Just Put the Books Away, Wendy….

Ever feel like life suddenly kicked you in the stomach? Yes, of course you have. We all have.

A friend of mine who, ironically enough, isĀ  the director of a cancer center securing services for patients in rural Virginia, has cancer. She and I just finished doing a project together, one that made us both proud. We took six cancer patients into three different regional communities to let them tell the personal stories of their cancer journeys.

Leigh Ann will be making that all-too-personal journey herself, now.

So I walk through my bookstore, picking up boxes that have been sitting around waiting for someone to put them away. Shelving books is a calming activity, like playing intellectual solitaire with your whole body. Your feet walk, your brain processes, your hands move, tuck, tidy.

This in my hand is a mystery. It goes in the mystery room. A western. It goes to the mancave, under Guys with Big Guns. Ah, a history book; these are subcategorized by time period.

Keep walking, and put the books away, Wendy. The world is a random place and everything doesn’t happen for a reason. But when unreasonable things happen, God can make reason out of them. That’s what you know. That’s what being a Christian involves.

Leigh Ann is in God’s hands; these books are in yours. Put the books away, and say your prayers.
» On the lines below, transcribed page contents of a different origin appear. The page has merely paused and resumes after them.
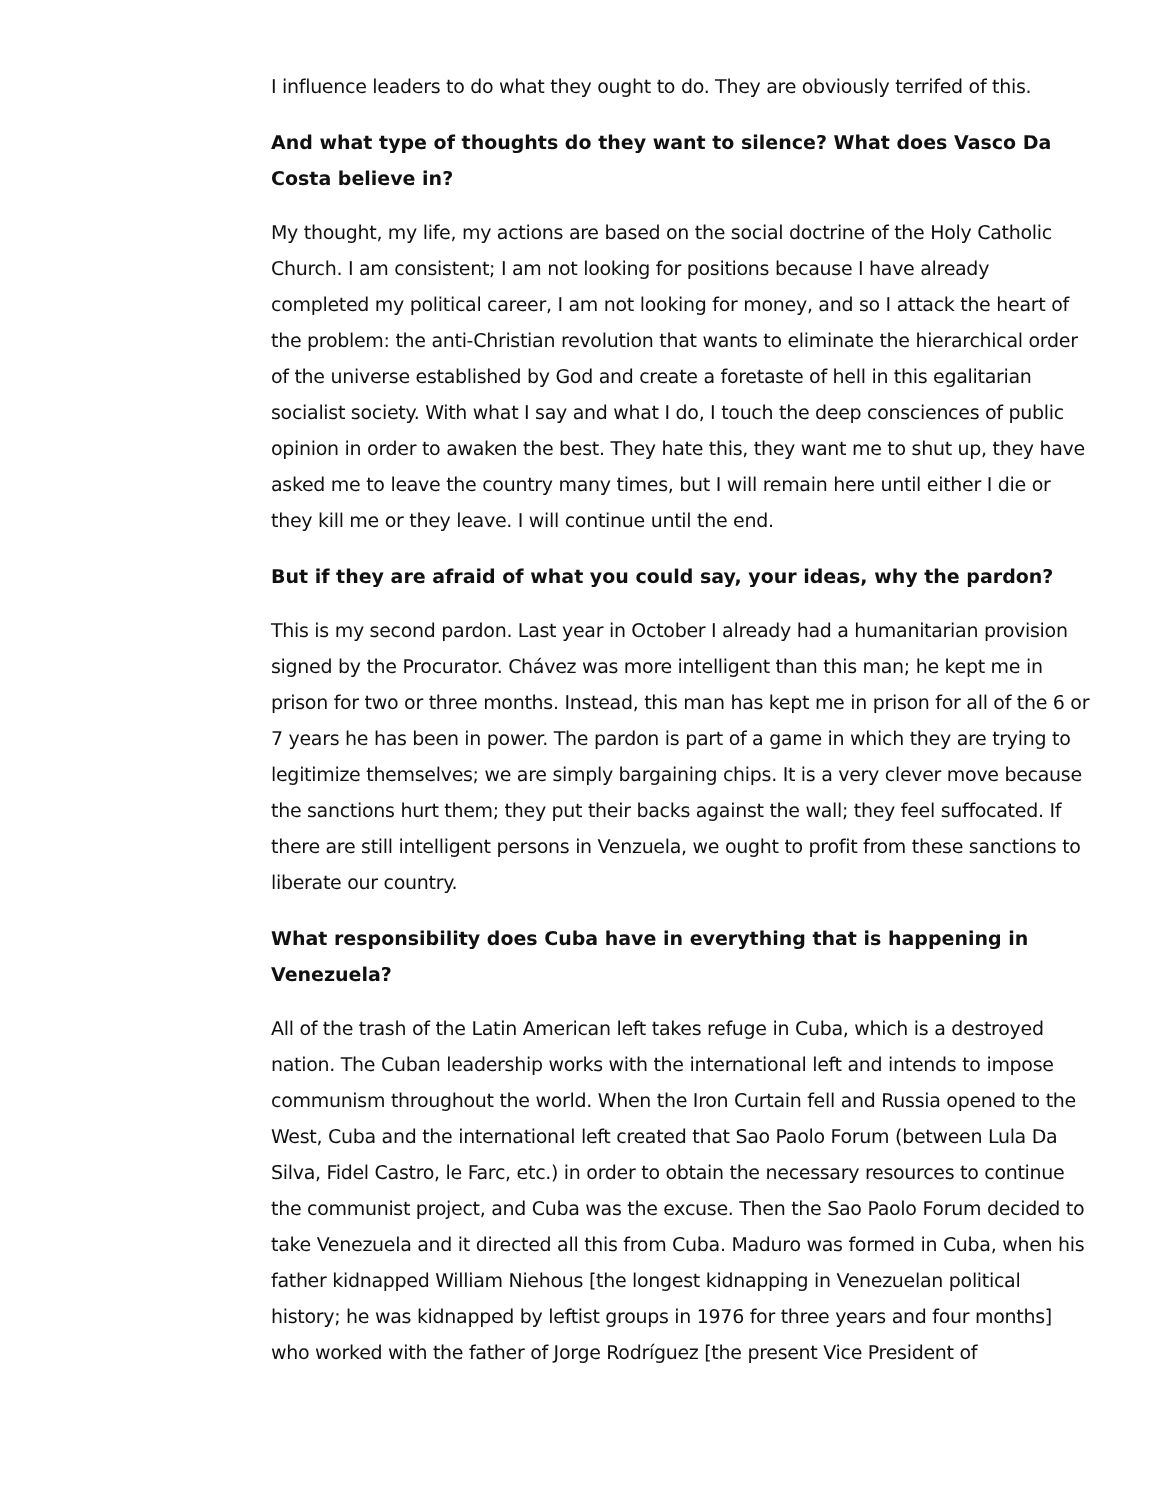I influence leaders to do what they ought to do. They are obviously terrifed of this.
And what type of thoughts do they want to silence? What does Vasco Da Costa believe in?
My thought, my life, my actions are based on the social doctrine of the Holy Catholic Church. I am consistent; I am not looking for positions because I have already completed my political career, I am not looking for money, and so I attack the heart of the problem: the anti-Christian revolution that wants to eliminate the hierarchical order of the universe established by God and create a foretaste of hell in this egalitarian socialist society. With what I say and what I do, I touch the deep consciences of public opinion in order to awaken the best. They hate this, they want me to shut up, they have asked me to leave the country many times, but I will remain here until either I die or they kill me or they leave. I will continue until the end.
But if they are afraid of what you could say, your ideas, why the pardon?
This is my second pardon. Last year in October I already had a humanitarian provision signed by the Procurator. Chávez was more intelligent than this man; he kept me in prison for two or three months. Instead, this man has kept me in prison for all of the 6 or 7 years he has been in power. The pardon is part of a game in which they are trying to legitimize themselves; we are simply bargaining chips. It is a very clever move because the sanctions hurt them; they put their backs against the wall; they feel suffocated. If there are still intelligent persons in Venzuela, we ought to profit from these sanctions to liberate our country.
What responsibility does Cuba have in everything that is happening in Venezuela?
All of the trash of the Latin American left takes refuge in Cuba, which is a destroyed nation. The Cuban leadership works with the international left and intends to impose communism throughout the world. When the Iron Curtain fell and Russia opened to the West, Cuba and the international left created that Sao Paolo Forum (between Lula Da Silva, Fidel Castro, le Farc, etc.) in order to obtain the necessary resources to continue the communist project, and Cuba was the excuse. Then the Sao Paolo Forum decided to take Venezuela and it directed all this from Cuba. Maduro was formed in Cuba, when his father kidnapped William Niehous [the longest kidnapping in Venezuelan political history; he was kidnapped by leftist groups in 1976 for three years and four months] who worked with the father of Jorge Rodríguez [the present Vice President of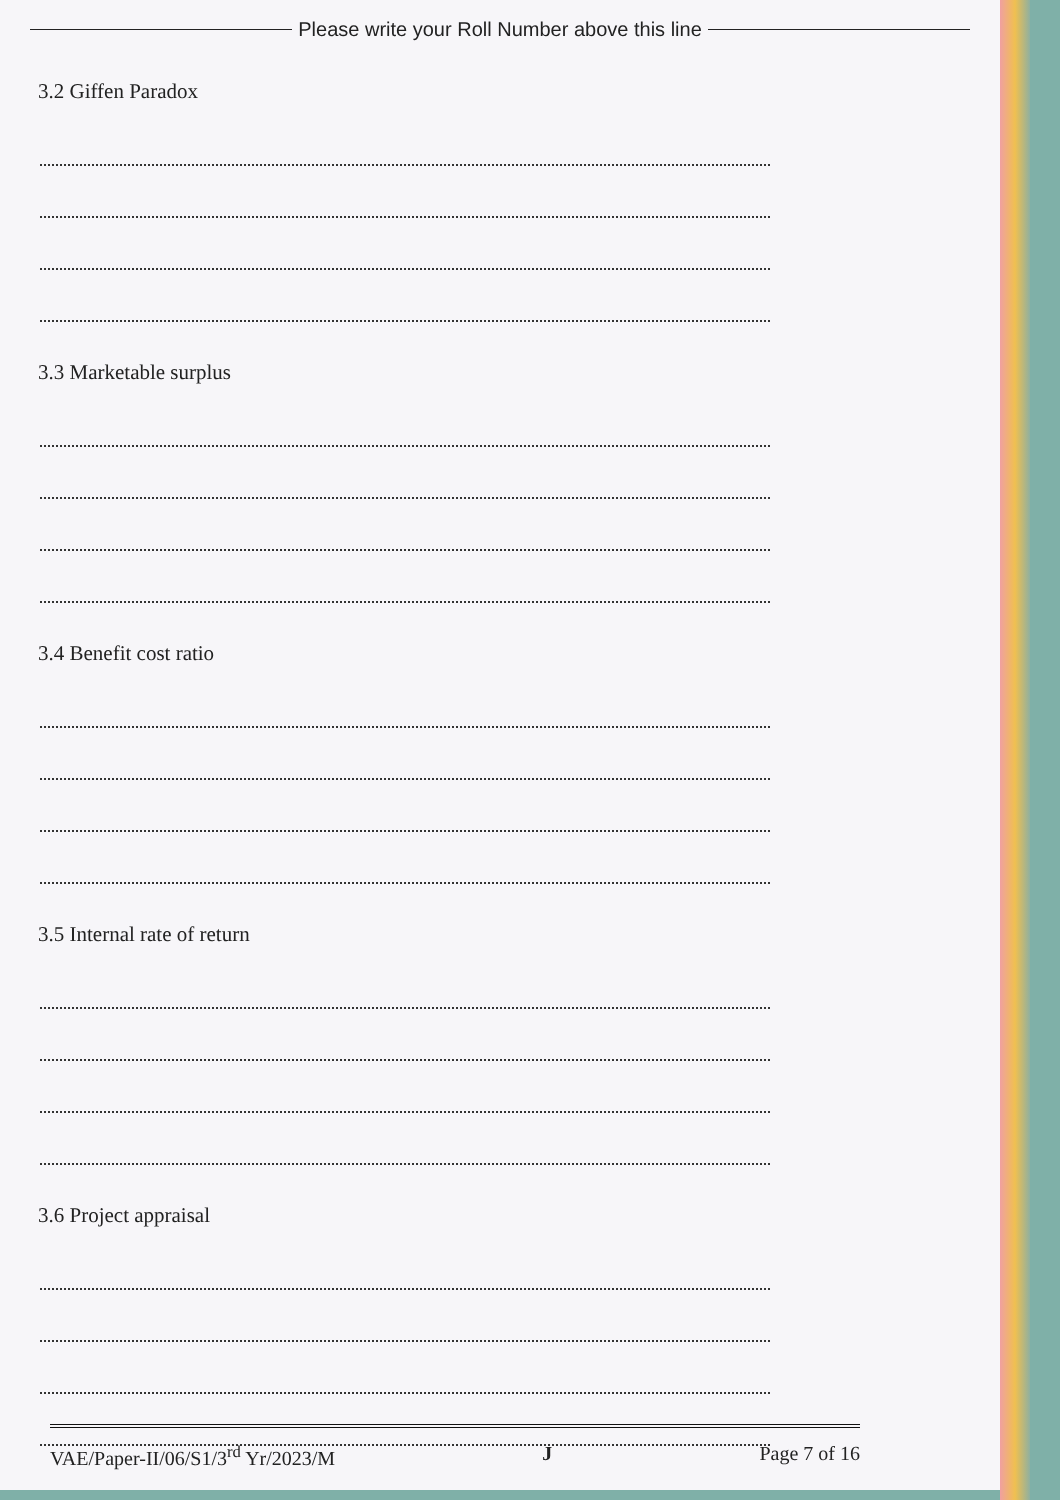Please write your Roll Number above this line
3.2 Giffen Paradox
3.3 Marketable surplus
3.4 Benefit cost ratio
3.5 Internal rate of return
3.6 Project appraisal
VAE/Paper-II/06/S1/3<sup>rd</sup> Yr/2023/M J Page 7 of 16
Order is restored to a tilting universe by the simple daily acts of faith: the many, many people who are praying for Leigh Ann, her husband and her six-year-old daughter; and the hands of all the people who love her, moving through the day, making bread, pulling weeds, shelving books.

Work is prayer. Put the books away, Wendy. Keep order in your tiny corner of the world, and let God create Order in the big, wide, scary one.

Love, Cancer, Gas Money

February is short and cold and pushes the hearts-n-cupids love agenda–probably to keep us all from killing each other, given its dark icy muddiness.

Maybe the only thing worse than February by itself is February when you or someone you love is sick, and frightened. That’s why the bookshop is helping out Mountain Laurel Cancer Coalition. Mt. Laurel runs the Ruben Lovell Memorial Fund–named in honor of a lad whose personal fight ended in leaving us. The fund offers gas cards in the amounts of $35 and $50 to people who have to travel for chemo or diagnosis.

We all know that cancer is a curse visited more on SW VA than most places, and you can argue tobacco, mine runoff, lifestyle and the rest until the chickens leave their roosts in search of safer ones, but the fact remains that we have a LOT of people in the area who don’t have insurance but do have the big C.

They should be able to get the care they need to get better or die with comfort and dignity. Mt. Laurel’s Lovell fund has been seeing to that, quietly and competently, for several years now under the direction of Leigh Ann Bolinskey (nee Kennedy; yeah, she’s a hometown girl). And in 2012, their card requests went from about 200 to 300. And they didn’t have the money. So now they’re roughly $1000 down.

Tales of the Lonesome Pine (and a whole lot of other community members in this region) would like to see that go the other way. So for the month of February, when you buy romances from the LUV SHACK here, we will donate 100% of the purchase price to the Lovell fund. Romances are 50 cents paperback, 3 for $1, value boxes for $5. Hardbacks $2. With any luck, we can empty the shed of its 3,000 or so tomes and fill the coffers of Mt. Laurel Cancer Coalition’s Lovell fund. That’s what we’d all call a win-win.

It’s also what we’d call real love, and maybe a little light dawning in the cold scary dark.